* [Trecho do texto]:

Percebendo Sua doce Presença

“Vá com Deus, meu filho”. – Diz a mãe chorosa ao se despedir de seu filho.

“Quantas pessoas virão com você?” – Alguém pergunta ao telefone.

“Só eu e Deus”. – Responde o rapaz certo de que não estaria só durante a caminhada.

A dedução de uma conversa como essa resulta em um misto de fé e fuga do medo de uma possível solidão.

Claro que eu creio na presença mística de Deus. Ela é real e independente da matéria. Aliás, essa presença é uma exposição divina e eterna.

Muitas pessoas conseguem sentir a satisfação da presença desse Ser divino. Algo parece sobressair-se ao sentimento de solidão. Algumas vezes essa satisfação é percebida, nos momentos de solitude. Nem preciso explicar sobre a diferença entre solidão e solitude, né? Se a solidão independe a quantidade de pessoas perto de mim, a solitude apenas exige minha vontade de ficar comigo mesmo. Esse tempo é uma porta sensível a essa presença. Os Salmos 42 e 43 parecem dizer isso. Trata-se de um encontro íntimo que nasce com o medo e o abatimento: “Por que estás abatida, ó minha alma? Espera em Deus”. Interessante que num encontro só o poeta articula um diálogo que explora seu interior ávido por socorro enquanto está propenso a uma entrega submissa à Presença até então imperceptível. “Espera em Deus”.

A fé satisfaz a carência do Ser, pois torna possível a sintonia com a doce Presença. Muitas vezes nos sentimos incompletos. Isso se dá porque somos seres gregários e, como é interessante vê que Deus, em sua sabedoria se harmoniza a fim de se dá a conhecer a partir do ser humano. Que quero dizer com isso, senão que essa Presença tantas vezes acontece, mas é imperceptível devido a nossa necessidade de perceber Deus de forma externa, isso é, fora de nós.

* [Informações exibidas]:

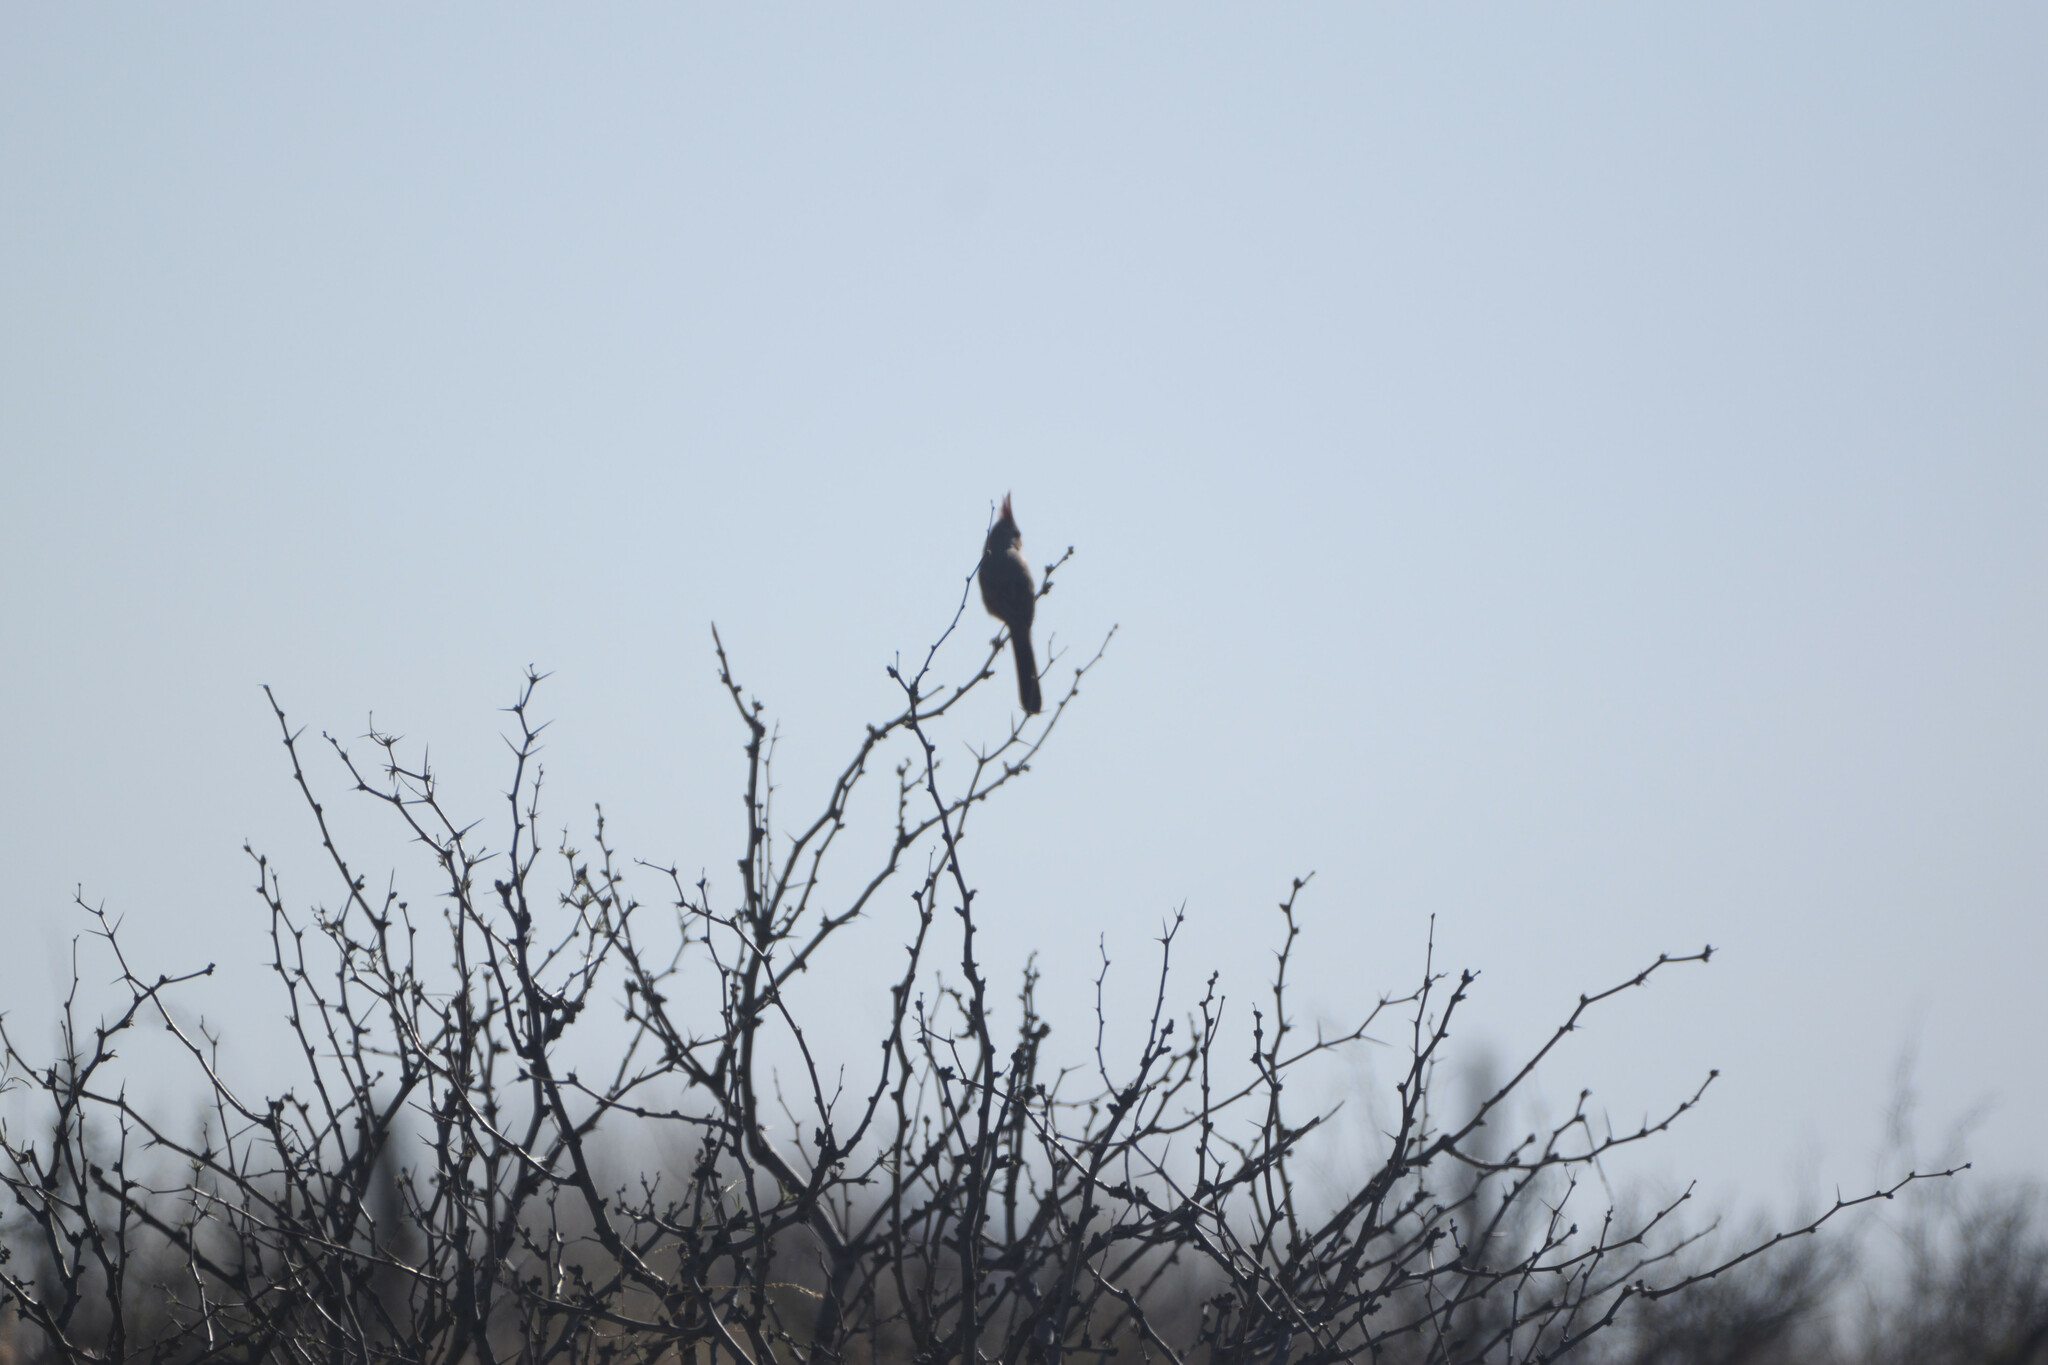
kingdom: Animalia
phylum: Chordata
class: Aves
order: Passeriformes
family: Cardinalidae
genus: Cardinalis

--

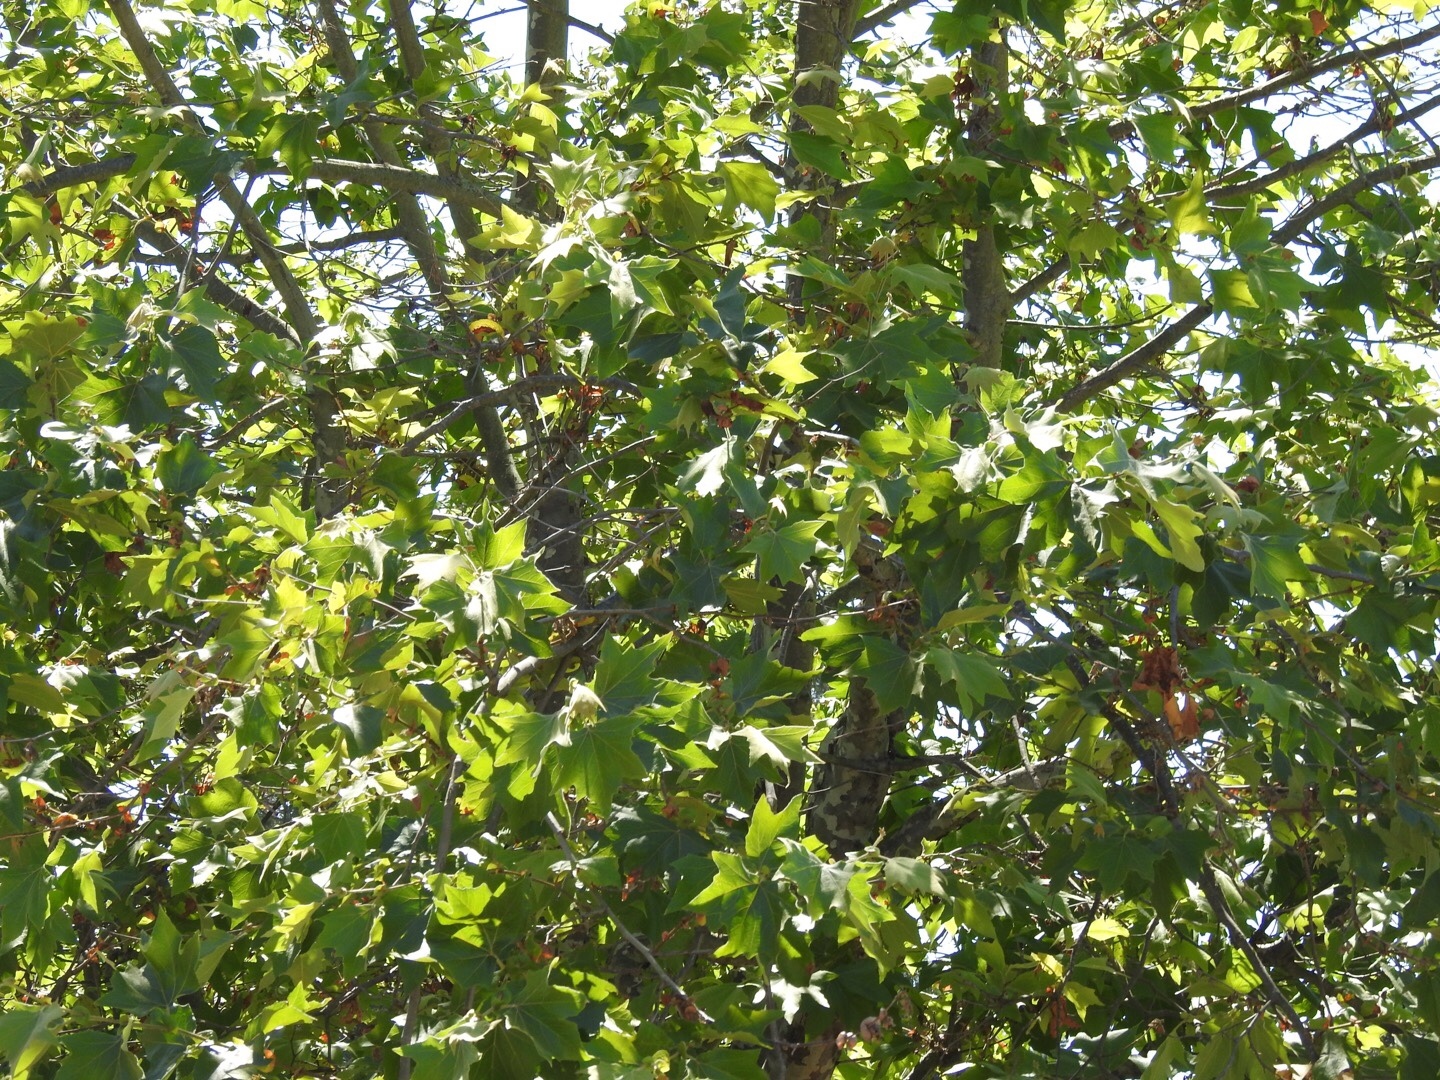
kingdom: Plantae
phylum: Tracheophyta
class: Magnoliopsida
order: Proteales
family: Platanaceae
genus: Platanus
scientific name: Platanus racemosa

* [Exercício proposto A]:
De acordo com o trecho do texto, o que a solitude exige?
* [Exercício proposto B]:
Resuma em poucas frases o parágrafo do trecho do texto que começa com "Muitas pessoas conseguem sentir", mantendo os fatos principais.
* [Exercício proposto C]:
Liste todas as falas da conversa que abre o trecho do texto, indicando quem diz cada uma.
Responda com base somente no trecho do texto.

* [Resposta esperada A]:
Apenas a vontade de ficar consigo mesmo.

* [Resposta esperada B]:
Muitas pessoas sentem a satisfação da presença de Deus, que parece sobressair-se à solidão e às vezes é percebida na solitude. A solidão não depende de quantas pessoas estão por perto. Já a solitude exige só a vontade de ficar consigo mesmo, e esse tempo é uma porta sensível a essa presença. Os Salmos 42 e 43 parecem dizer isso. Neles, num encontro íntimo nascido do medo e do abatimento, o poeta dialoga com seu interior, ávido por socorro, e se entrega à Presença até então imperceptível: "Espera em Deus".

* [Resposta esperada C]:
- "Vá com Deus, meu filho": a mãe, chorosa, ao se despedir do filho.
- "Quantas pessoas virão com você?": alguém ao telefone.
- "Só eu e Deus": o rapaz.